Hace tiempos: un día para lo que no existe

Somos legión..

A muchos ya no les hace gracia. Y es que no debe hacernos gracia, pues en realidad, no tiene mucho sentido. Esta semana se celebraba el famoso Día de la Raza y yo recordé que en el colegio me decían que en este día conmemorábamos el encuentro de las tres razas que se encontraron el día en que Cristóbal Colón descubrió a América.

Esa era la explicación oficial, reimpresa ad nauseam en los libros escolares y que seguramente todos crecimos repitiendo hasta que aprendimos cosas nuevas, versiones nuevas de lo que aconteció ese 12 de Octubre.  Es natural que nos cause resquemor y hasta rabia, pues muchos ya sabemos que ese día no se descubrió nada, sino que se encontró un mundo nuevo -en tanto que no conocido- , cuando en realidad se buscaba la otra mitad del viejo mundo: Asia.

También nos da rabia y hasta cólera, cuando vemos que la tan encomiada raza en realidad es una espada de doble filo, con la que se nos hace exóticos y eróticamente atractivos pero con la que también se nos encasilla en los estereotipos.  Además, la idea de la raza se nos ha aplicado de los modos más terribles, pues durante 500 años se nos ha dicho que como estamos, no servimos; que tenemos que ser mejores de lo que somos, es decir, que tenemos que ser otros -más refinados, más liberales, más cultos, mejor vestidos y hasta comer distinto-  para poder entrar ese club que llaman Civilización o Países del Primer Mundo.

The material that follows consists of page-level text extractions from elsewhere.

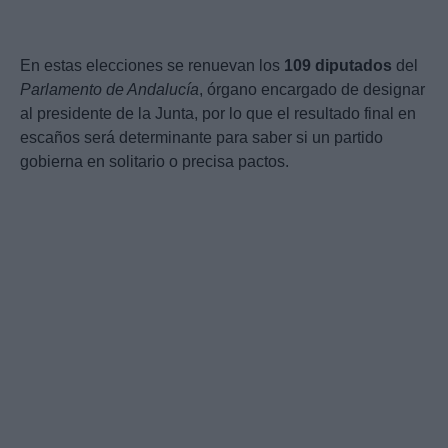
En estas elecciones se renuevan los
109 diputados
del
Parlamento de Andalucía
, órgano encargado de designar
al presidente de la Junta, por lo que el resultado final en
escaños será determinante para saber si un partido
gobierna en solitario o precisa pactos.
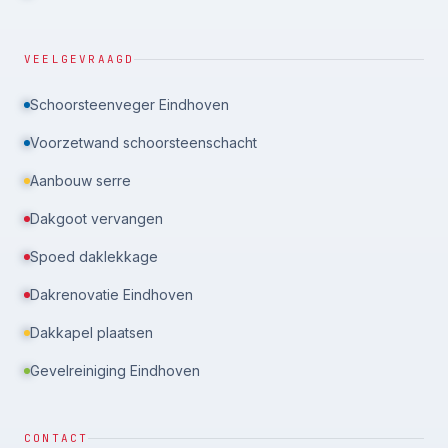
VEELGEVRAAGD
Schoorsteenveger Eindhoven
Voorzetwand schoorsteenschacht
Aanbouw serre
Dakgoot vervangen
Spoed daklekkage
Dakrenovatie Eindhoven
Dakkapel plaatsen
Gevelreiniging Eindhoven
CONTACT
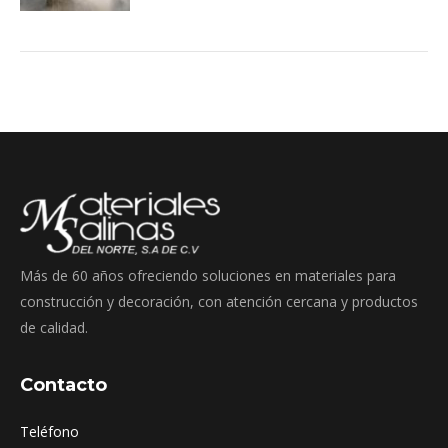
Más de 60 años ofreciendo soluciones en materiales para
construcción y decoración, con atención cercana y productos
de calidad.
Contacto
Teléfono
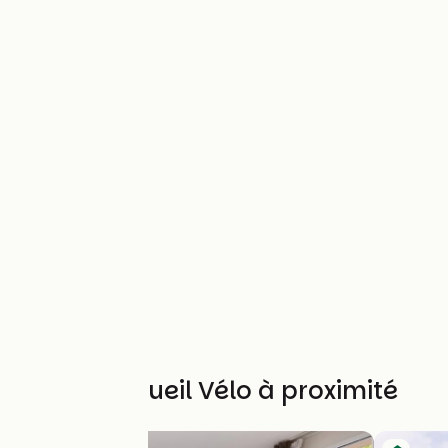
Autres Accueil Vélo à proximité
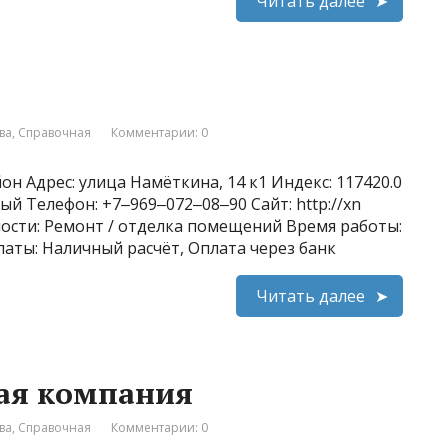
Читать далее
ва
,
Справочная
Комментарии: 0
н Адрес: улица Намёткина, 14 к1 Индекс: 117420.0
ый Телефон: +7‒969‒072‒08‒90 Сайт: http://xn
ьности: Ремонт / отделка помещений Время работы:
платы: Наличный расчёт, Оплата через банк
Читать далее
ная компания
ва
,
Справочная
Комментарии: 0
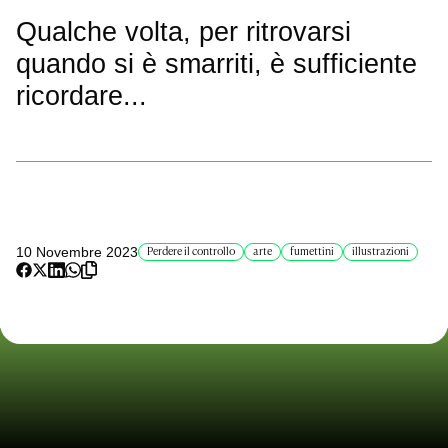
Qualche volta, per ritrovarsi
quando si è smarriti, è sufficiente
ricordare...
10 Novembre 2023
Perdere il controllo
arte
fumettini
illustrazioni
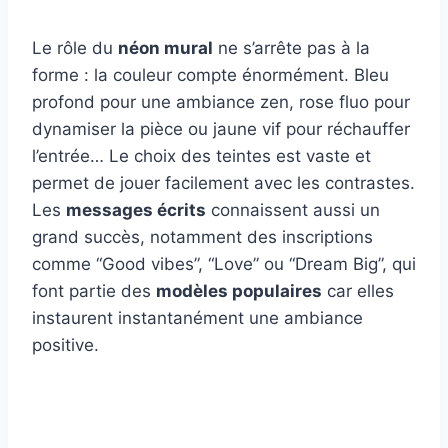
Le rôle du
néon mural
ne s’arrête pas à la
forme : la couleur compte énormément. Bleu
profond pour une ambiance zen, rose fluo pour
dynamiser la pièce ou jaune vif pour réchauffer
l’entrée… Le choix des teintes est vaste et
permet de jouer facilement avec les contrastes.
Les
messages écrits
connaissent aussi un
grand succès, notamment des inscriptions
comme “Good vibes”, “Love” ou “Dream Big”, qui
font partie des
modèles populaires
car elles
instaurent instantanément une ambiance
positive.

El blanqueamiento: un método de discriminación

Ni ahora, que los genetistas están hartos de repetir que las razas humanas NO existen, se abandona la idea.  El hecho de que el homo sapiens no tenga raza, ha sido una de sus claves de supervivencia, pues la raza significa especialización biológica… mirémonos en un espejo: ¿acaso tenemos algo que un chino o un africano no tenga?? y no me refiero a los ojitos rasgados o a la piel negra.. me refiero a algo raro, como un brazo de más, orejas más altas, sensores magnéticos, escamas… no, es lo mismo, es el equipamiento básico de todo homo sapiens. Pero es que admitir las diferencias es muy difícil y es mejor explicarlas esgrimiendo la biología simplificada hasta el ridículo.

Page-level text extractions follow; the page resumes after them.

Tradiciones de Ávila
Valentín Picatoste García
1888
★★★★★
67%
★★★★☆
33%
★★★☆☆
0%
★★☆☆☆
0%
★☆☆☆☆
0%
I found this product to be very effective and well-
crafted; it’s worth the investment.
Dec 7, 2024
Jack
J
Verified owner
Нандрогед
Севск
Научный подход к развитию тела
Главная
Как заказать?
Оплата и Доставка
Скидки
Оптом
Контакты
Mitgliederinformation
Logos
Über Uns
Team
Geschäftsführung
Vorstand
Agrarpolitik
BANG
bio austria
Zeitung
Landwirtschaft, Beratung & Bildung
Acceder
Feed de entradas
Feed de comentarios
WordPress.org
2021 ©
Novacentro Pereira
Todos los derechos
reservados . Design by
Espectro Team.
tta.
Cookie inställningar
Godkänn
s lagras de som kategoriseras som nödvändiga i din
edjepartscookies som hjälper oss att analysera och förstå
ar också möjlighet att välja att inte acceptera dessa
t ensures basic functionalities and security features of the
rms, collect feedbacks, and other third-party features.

Volviendo al comienzo: el 12 de Octubre no debería celebrarse un descubrimiento.  Como dijo el genial Oscar Wilde, América no fue descubierta sino encontrada y además, de pura casualidad.  Y no sólo fueron tres los que se encontraron; en esos tres había una multiplicidad enorme, pues no era lo mismo un andaluz que un extremeño, un yoruba que un congo y mucho menos un maya que un aymara. Ah, sus nombres eran legión y gracias a Dios, eran muchos, pues luego llegaron los sudaneses, los genoveses, los holandeses, los franceses, los portugueses y hasta los filipinos -llamados en ese tiempo sangleyes…

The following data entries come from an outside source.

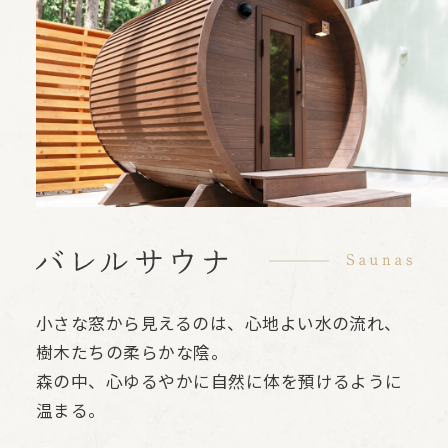
小さな窓から見えるのは、心地よい水の流れ、
樹木たちの柔らかな陰。
森の中、心ゆるやかに自然に体を預けるように
温まる。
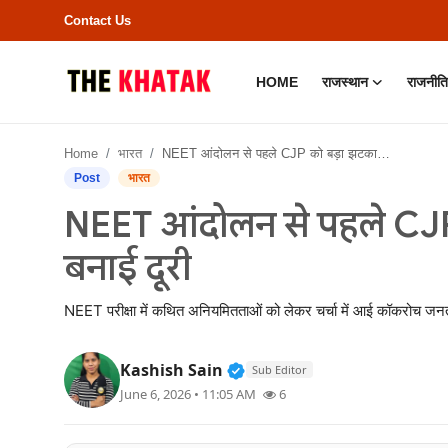
Contact Us
HOME
राजस्थान
राजनीति
Home
Home
भारत
NEET आंदोलन से पहले CJP को बड़ा झटका, यूथ कांग्रेस ने बनाई दूरी
Contact Us
Post
भारत
NEET आंदोलन से पहले CJP क
राजस्थान
बनाई दूरी
राजनीति
NEET परीक्षा में कथित अनियमितताओं को लेकर चर्चा में आई कॉकरोच जनता 
क्राइम
Verified Public Figure • 11
Kashish Sain
Sub Editor
भारत
June 6, 2026 • 11:05 AM
6
बॉलीवुड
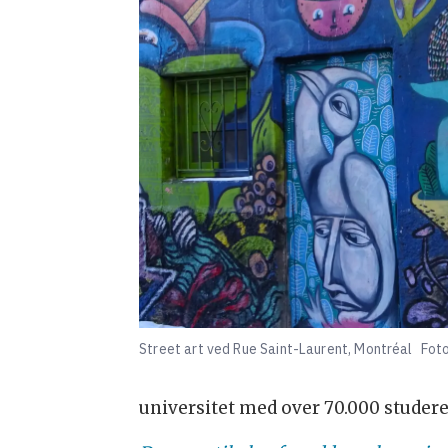
Street art ved Rue Saint-Laurent, Montréal
Foto
universitet med over 70.000 studer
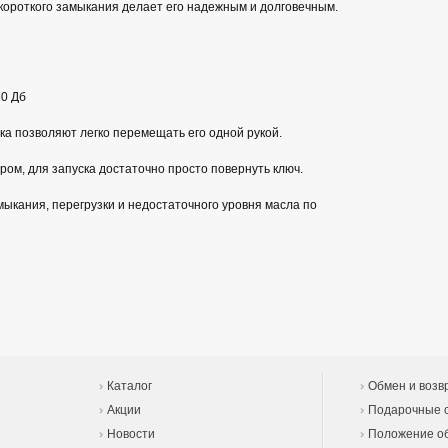
 короткого замыкания делает его надежным и долговечным.
60 Дб
ка позволяют легко перемещать его одной рукой.
ом, для запуска достаточно просто повернуть ключ.
мыкания, перегрузки и недостаточного уровня масла по
Каталог
Обмен и возв
Акции
Подарочные 
Новости
Положение об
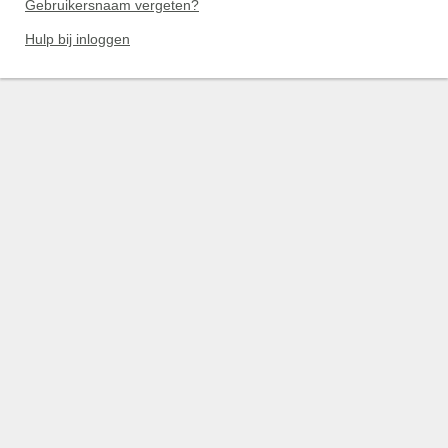
Gebruikersnaam vergeten?
Hulp bij inloggen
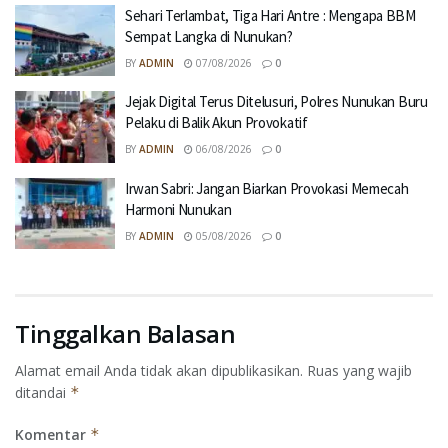
Sehari Terlambat, Tiga Hari Antre : Mengapa BBM
Sempat Langka di Nunukan?
BY
ADMIN
07/08/2026
0
Jejak Digital Terus Ditelusuri, Polres Nunukan Buru
Pelaku di Balik Akun Provokatif
BY
ADMIN
06/08/2026
0
Irwan Sabri: Jangan Biarkan Provokasi Memecah
Harmoni Nunukan
BY
ADMIN
05/08/2026
0
Tinggalkan Balasan
Alamat email Anda tidak akan dipublikasikan.
Ruas yang wajib
ditandai
*
Komentar
*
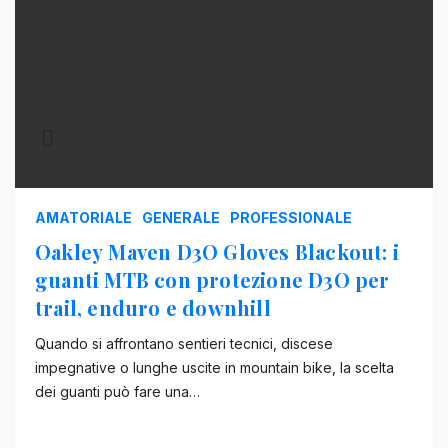
AMATORIALE
GENERALE
PROFESSIONALE
Oakley Maven D3O Gloves Blackout: i
guanti MTB con protezione D3O per
trail, enduro e downhill
Quando si affrontano sentieri tecnici, discese
impegnative o lunghe uscite in mountain bike, la scelta
dei guanti può fare una…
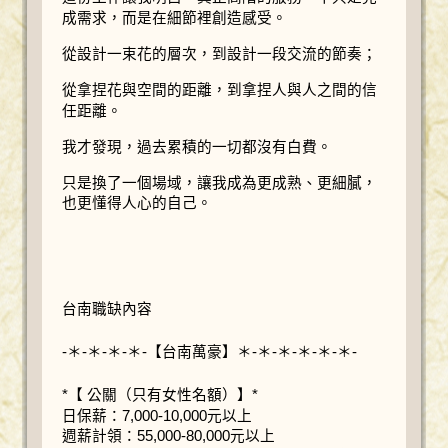
成需求，而是在細節裡創造感受。
從設計一束花的層次，到設計一段交流的節奏；
從拿捏花與空間的距離，到拿捏人與人之間的信
任距離。
我才發現，過去累積的一切都沒有白費。
只是換了一個場域，讓我成為更成熟、更細膩，
也更懂得人心的自己。
台南職缺內容
-＊-＊-＊-＊-【台南萬豪】＊-＊-＊-＊-＊-＊-
*【 公關（只有女性名額）】*
日保薪：7,000-10,000元以上
週薪計領：55,000-80,000元以上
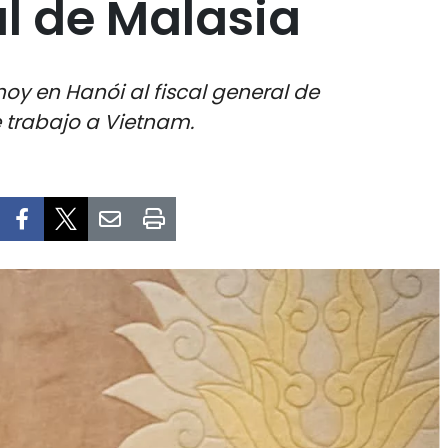
al de Malasia
oy en Hanói al fiscal general de
e trabajo a Vietnam.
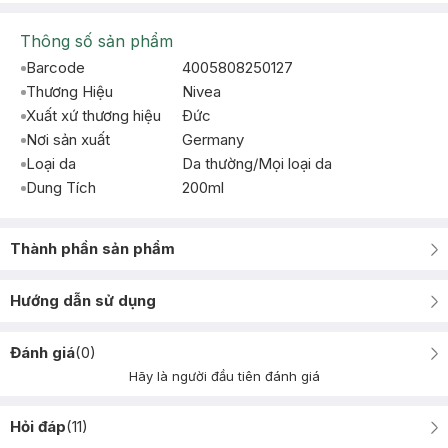
Thông số sản phẩm
Barcode
4005808250127
Thương Hiệu
Nivea
Xuất xứ thương hiệu
Ðức
Nơi sản xuất
Germany
Loại da
Da thường/Mọi loại da
Dung Tích
200ml
Thành phần sản phẩm
Hướng dẫn sử dụng
Đánh giá
(
0
)
Hãy là người đầu tiên đánh giá
Hỏi đáp
(
11
)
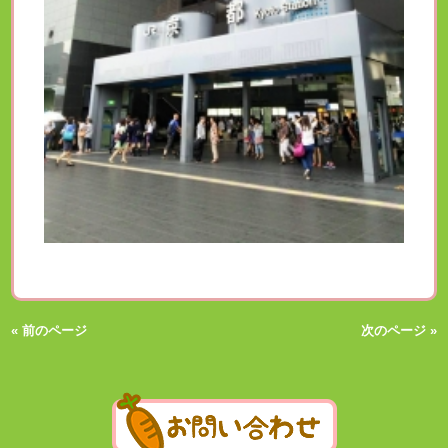
« 前のページ
次のページ »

Manuel Gil Escobar: Descubrimiento de América, 1959

Esta efeméride está mal dirigida, pues celebra lo que no existe. Yo propongo que se celebre lo que sabemos que sucedió: que hubo sangre, muerte y enfermedades y entre todo eso, el tiempo suficiente para hacer el amor y procrear mestizos, mulatos, zambos y demás.  Que entre la pobreza y el fanatismo hubo tiempo para la solidaridad, para la olla compartida, para el guarapo, la chicha, el pisco, el pulque, el tequila, el ron y el aguardiente que nos hacen reír, llorar, bailar … todo al tiempo, pues la pobreza nos ha hecho seres multitarea, mientras que el primer mundo nos mira desde su especialización, fascinados por nuestra belleza -que es real- y aterrados por nuestra facilidad de adaptación.  Celebremos que aún manejamos el arte de perder el tiempo, mientras que el pobre primermundista, siempre tiene algo que hacer y ya no sabe qué es tomar la sobremesa después de almorzar.

Guardemos luto por los que murieron horriblemente, por los que mueren horriblemente de hambre y privación en una tierra que ha sido la despensa del mundo occidental y de la que han salido medicinas maravillosas. Lloremos por los que mueren en vida, creyendo que al ser latinoamericanos, les está vedada la entrada al paraíso y se avergüenzan del factor sorpresa que acompaña su ascendencia. Y celebremos el privilegio de parecernos a algún abuelo o abuela olvidado en una remota esquina del tiempo, mientras que por obra y gracia del coctel fenotípico, nuestra cara es la de ciudadanos del mundo y vamos derrumbando todos los estereotipos.